> READING TEXT
----
Sadly, even "Rap" seems to have burned itself out at a relatively young age. Born 1979, killed by the same forces that ruined rock/pop in the mid-1990's (I blame Snoop Dogg's solo debut.)

But I am not a pessimist.

I think there is some new post-modern melange of styles that is developing in the self-released and often lo-fi end of the swamp. I feel new music of late 2008-present is at least as good as anything since the 1980's (an underappreciated golden age.) But the new movement has NO NAME YET, and that is a good thing -- enjoy it while it lasts.

Corrolary of your subject line: when revolutions are actually happening, no one knows what the hell is going on. Once a label catches on in the popular consciousness, that is a sure sign that the revolution is over. If it can be contained in a label (or museum), it's no longer living.
Lawrence
9547 posts

Edited Sep 22, 2010, 18:47
Re: Revolutions are celebrated when they are no longer dangerous
Sep 22, 2010, 18:44
Well I'm with singingringingtree on this. I definitely think Power Electronics/Noise or whatever it's called now is the real revolution as far as music goes. Today's avant-garde just doesn't have the same kick as it did maybe 50 yrs ago, maybe because of the advent of technology (use of computers, etc...) I don't think rock music (with few exceptions) is going to recover from two-decades-and-counting of mediocrity. Today's dance music is empty hipster-bait, where the packaging is more important than the music itself. I think Ian is right about free jazz, although what bothers me is there's no black people playing jazz anymore, which is ironic as they essentially created the music itself...

Power Electronics -- I think that genre still exists (that is, from the "Industrial" scene it came from that no longer really exists) mostly because it had a real message instead of being oblique and elliptical. It had things to say that most people don't want to hear, not that it matters that all of what those people say is the truth (of course). But it is an outlet for the frustrated misfits out there jaded with packaged culture being served to them like a McDonalds hamburger. And it brought all the 20th century classical musical theory to such people who otherwise would not have cared...
IanB
IanB
6761 posts

Edited Sep 22, 2010, 19:11
Re: Revolutions are celebrated when they are no longer dangerous
Sep 22, 2010, 19:09
Lawrence wrote:
Power Electronics -- I think that genre still exists (that is, from the "Industrial" scene it came from that no longer really exists) mostly because it had a real message instead of being oblique and elliptical. It had things to say that most people don't want to hear, not that it matters that all of what those people say is the truth (of course). But it is an outlet for the frustrated misfits out there jaded with packaged culture being served to them like a McDonalds hamburger. And it brought all the 20th century classical musical theory to such people who otherwise would not have cared...


I am deeply ignorant of all this - apart from the early / mid 90s Ministry, Pigface, Nitzer Ebb, Front 242, Young Gods, Cubanate, v early NIN end of the industrial street and the mid 80s Test Dept / SPK range of things. Though that may not be what you mean.
----
> DATASET ENTRIES
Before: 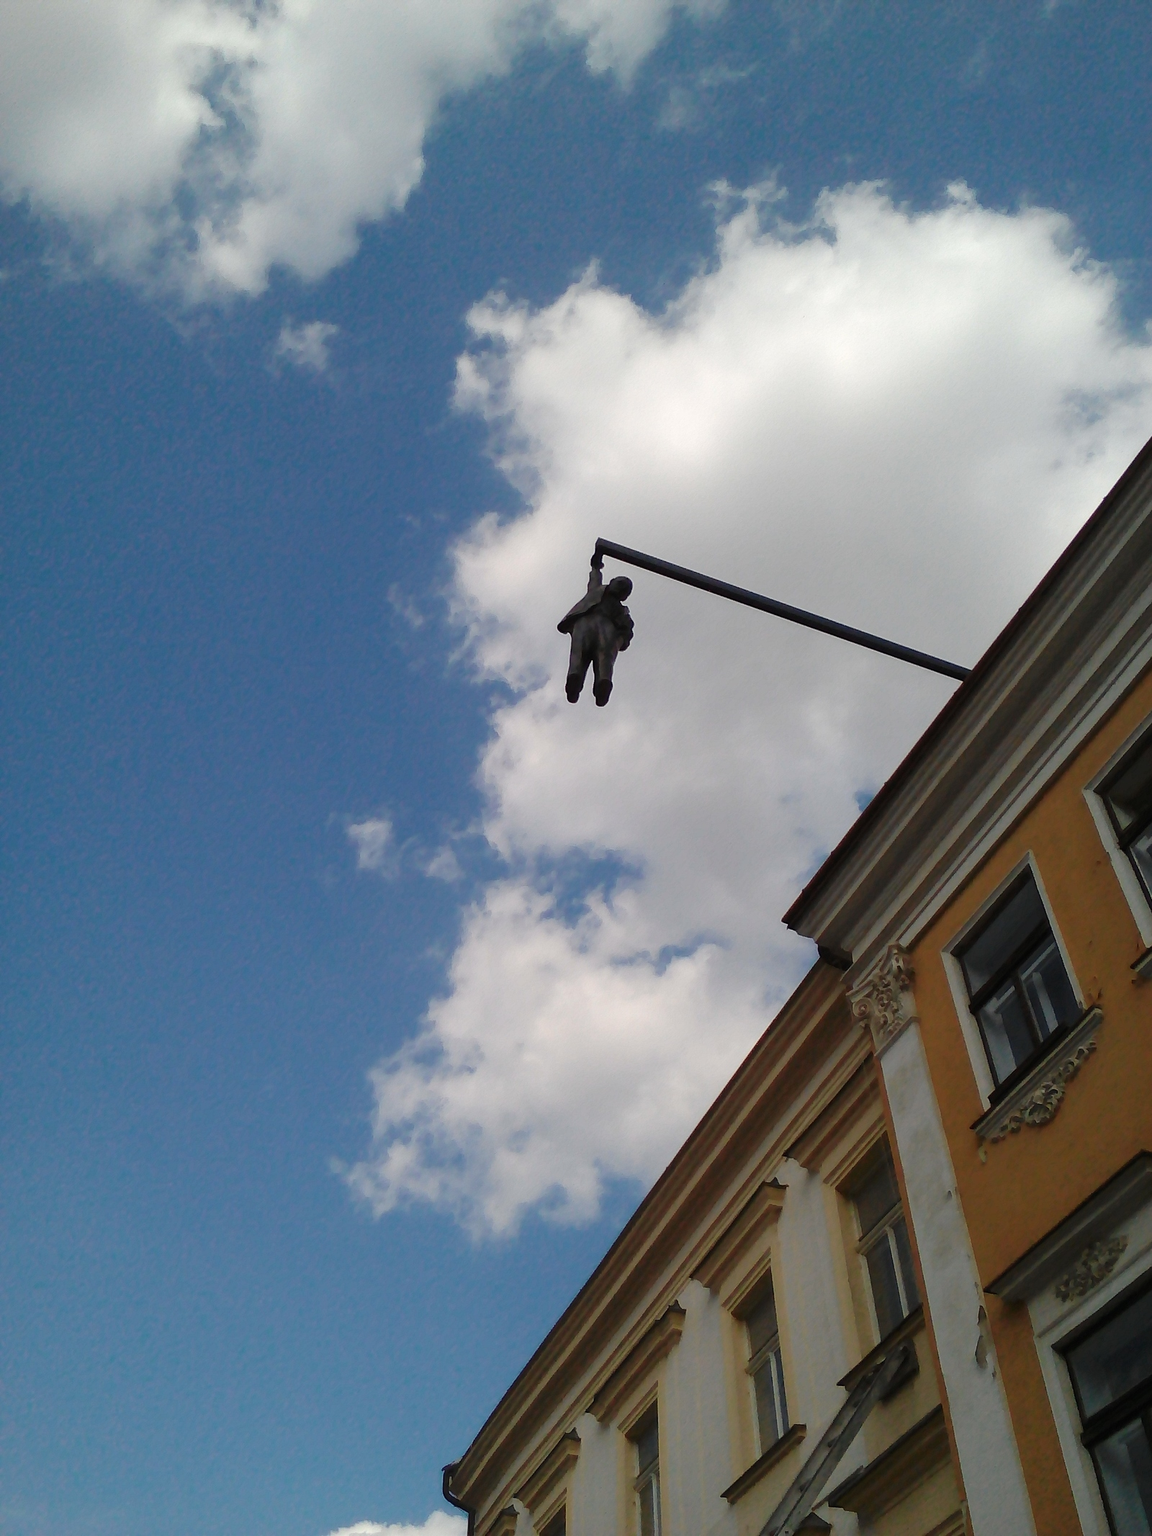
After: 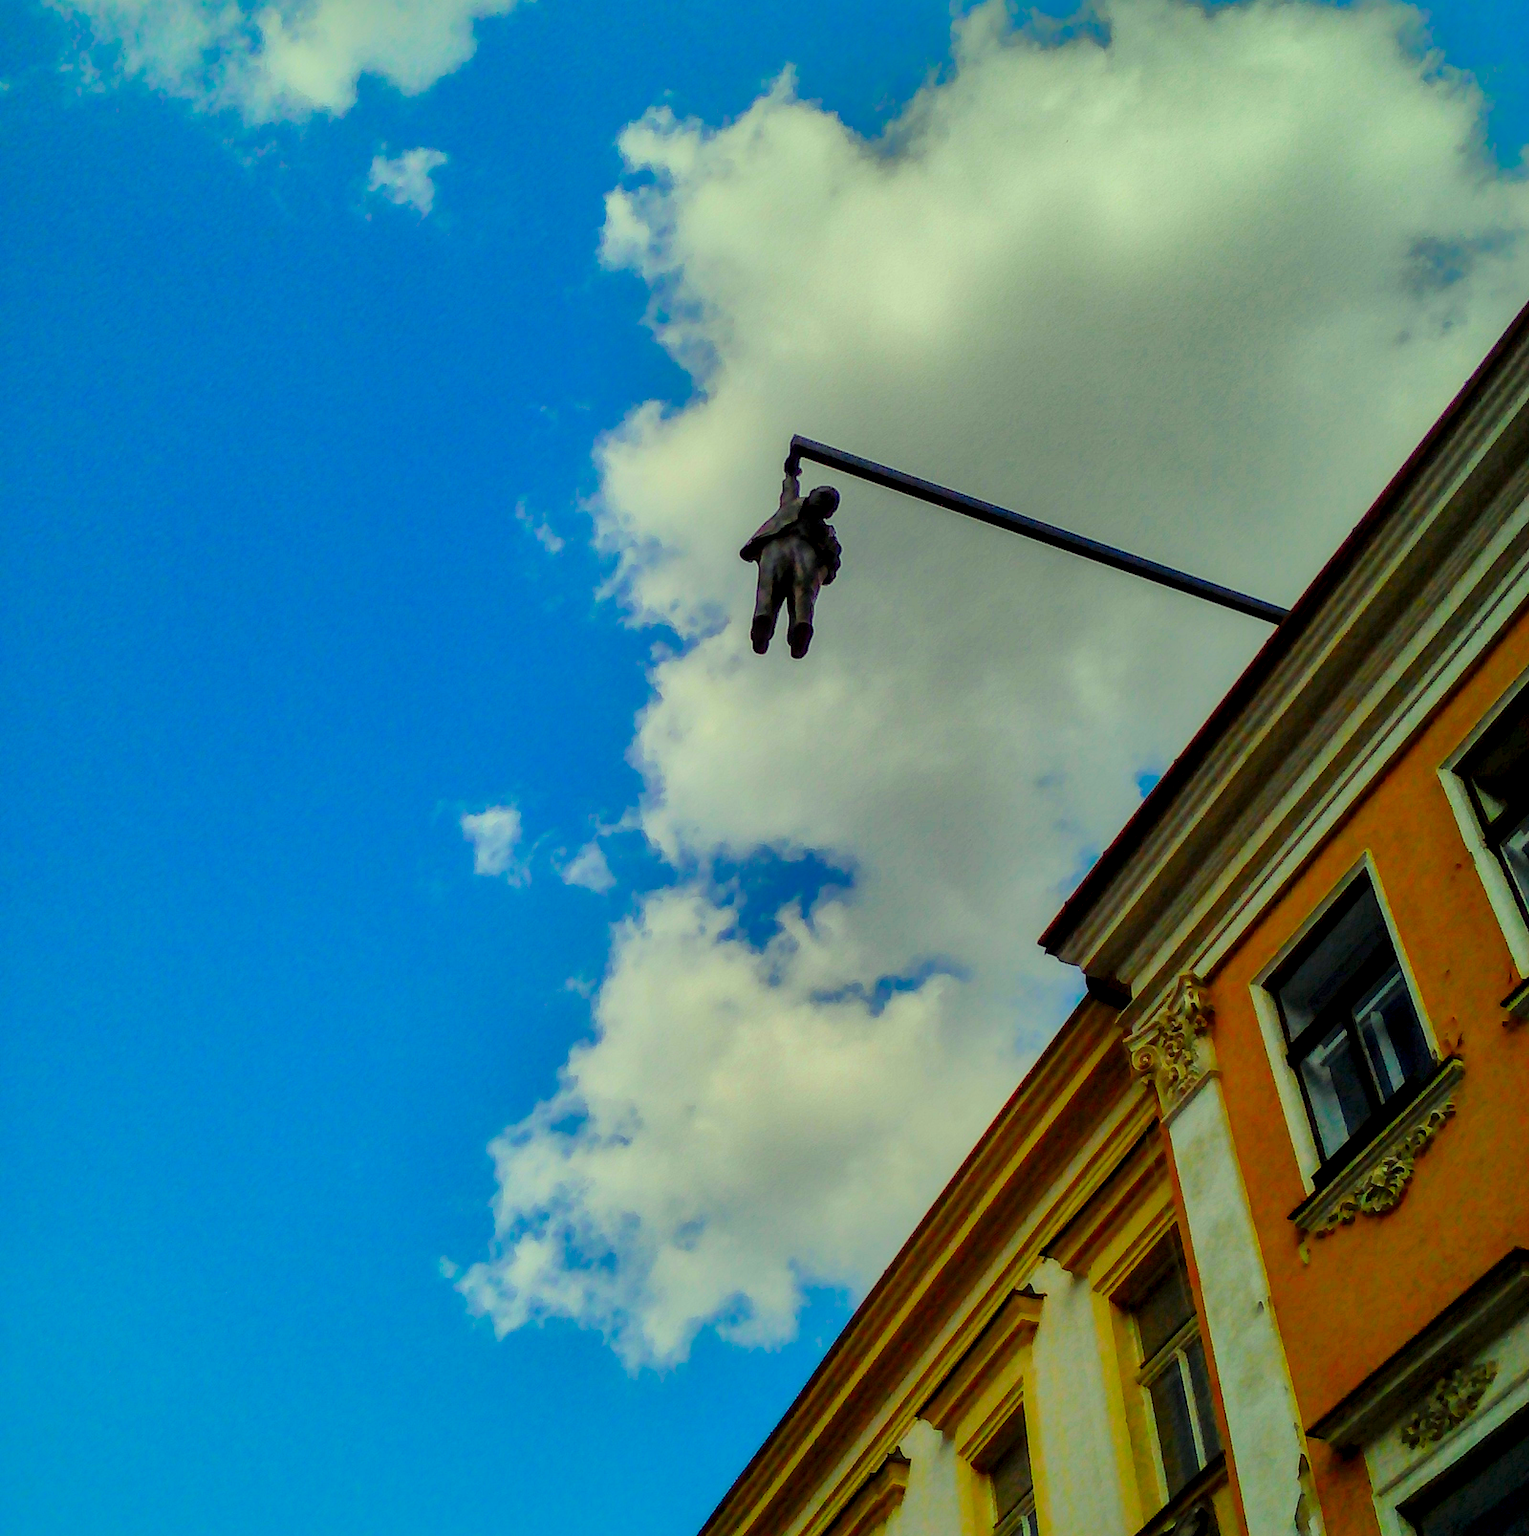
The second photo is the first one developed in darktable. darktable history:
exposure: exposure 0.658 EV, compensate exposure bias true, compensate highlight preservation false
shadows and highlights: shadows -19.37, highlights -73.77, highlights color adjustment 49.53%
color balance rgb: perceptual saturation grading › global saturation 30.67%, global vibrance 20%
crop: top 13.73%, bottom 10.888%
filmic rgb: black relative exposure -7.65 EV, white relative exposure 4.56 EV, hardness 3.61
local contrast: highlights 21%, detail 150%
color correction: highlights a* -10.89, highlights b* 9.89, saturation 1.71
----
> GIVEN PROBLEM
Print the stretch of the music forum thread from "Edited Sep 22, 2010, 18:47" through "the music itself..." word for word. The records were taken from a different source than the text.

> THE ANSWER
Edited Sep 22, 2010, 18:47
Re: Revolutions are celebrated when they are no longer dangerous
Sep 22, 2010, 18:44
Well I'm with singingringingtree on this. I definitely think Power Electronics/Noise or whatever it's called now is the real revolution as far as music goes. Today's avant-garde just doesn't have the same kick as it did maybe 50 yrs ago, maybe because of the advent of technology (use of computers, etc...) I don't think rock music (with few exceptions) is going to recover from two-decades-and-counting of mediocrity. Today's dance music is empty hipster-bait, where the packaging is more important than the music itself. I think Ian is right about free jazz, although what bothers me is there's no black people playing jazz anymore, which is ironic as they essentially created the music itself...